IPv6 Must Be Enabled On All US Government Sites By Sunday

darthcamaro writes "Agencies of the U.S. Federal Government are racing to comply with a September 30th deadline to offer web, email and DNS for all public facing websites over IPv6. While not all government websites will hit the deadline, according to Akamai at least 2,000 of them will. According to at least one expert, the IPv6 mandate is proof that top-down cheerleading for tech innovation works. 'The 2012 IPv6 mandate is not the first (or the last) IPv6 transition mandate from the U.S. government. Four years ago, in 2008, the U.S. government also had an IPv6 mandate in place. That particular mandate, required U.S. Government agencies to have IPv6-ready equipment enabled in their infrastructure.'"

Re:And on Monday, the headline will be

[heypete]

Why would a publicly-facing web server be behind NAT? That doesn't make any sense.
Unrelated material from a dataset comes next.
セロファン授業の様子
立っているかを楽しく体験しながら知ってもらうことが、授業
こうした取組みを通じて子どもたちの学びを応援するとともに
NAT offers no security benefits.

Please note that "NAT" != "stateful firewall", though the two functions are often combined in a single piece of hardware.

My home network has been dual-stack for years (with NATed IPv4 and IPv6). All the systems on the network are behind a stateful firewall and even though my internal devices have globally-unique IPv6 addresses none of them are accessible from the outside world.

Re:Too Complicated

[kasperd]

IPv6 is too complex, which is what has hampered its slow adoption from the beginning.

IPv6 is simpler than IPv4.

Instead of simple address space extension, the brains behind it decided to add all sorts of fun features to it that just aren't necessary, thus leading to people not wanting to put the effort in to figure it out.

That's just a lame excuse. There are some new features, but those are mainly important to the endpoints. For routers in between, the job they need to do became simpler. And it is the network, which has been lacking, not the endpoints. The excuse that it is too complicated has mainly been used by those who didn't need to deal with the complexity.

Since those features have died off, it's getting less terrible, but now it's a moving target.

Name one change that affected a network provider, who just has to move packets between two endpoints.

KISS would have gotten us to IPv6 5 years ago.

No. There were only two approaches that could have speeded it up. Top down regulation or customer demand. But both of those were in the hands of people who won't understand the problem until they can no longer get online. Actually, there is one other thing that could have speeded it up. If we had never gotten any sort of NAT for IPv4 in the first place, then the transition would have gone faster.

Re:I blame the ISPs

[DarwinSurvivor]

Good point, lets wait for the ISP's to run out of IPv4 addresses and suddenly start mandating that people's homes be IPv6 ready out of the blue. We basically have 3 choices.

1) Wait until residents do need it and suddenly give them IPv6 only because there are no IPv4 addresses left. Phone support will have hour-long waiting periods, computer shops will be overloaded with "I need this upgrade tonight so I can submit my college thesus" support requests and a large percentage of Internet users will be SOL until they get their turn in the support line. There's also a VERY good chance we will simply run out of routers, as an alarminly large percentage of consumer (and some professional) routers STILL don't support it and all those people will need upgrades.

2) Wait until we need it and start NAT'ing everyone's internet connection. This may not affect facebook users, but will be a royal PITA for anyone using remote connections, peer2peer networking, etc. If this happens we may not see IPv6 for another 15 years at LEAST.

3) Roll it out NOW in dual-stack configuration world-wide so everyone can get their computers, routers and other devices working with IPv6. ISP's can send out regular (every 2-4 months) letters to consumers still using IPv4 only to warn them about the upcoming switch and give them enough warning to switch over (like they did with digital tv broadcasting). When we finally do run out of IPv4 addresses at the ISP level (and this is ALREADY happening in some areas such as mobile, etc), the ISP's can just disable IPv4 for new customers and/or those already fully using IPv4 and experience a truly smooth transition.

If the analog-2-digial transition for TV broadcasting has taught us anything, it's that consumers need a LONG time to transition between technologies. Considering the TV transition required nothing more than plugging in 1 box with 3 wires on it and IPv6 is going to require computer/OS and router replacement in many cases, we need to start the IPv6 transition on all ISP's about 2 years ago.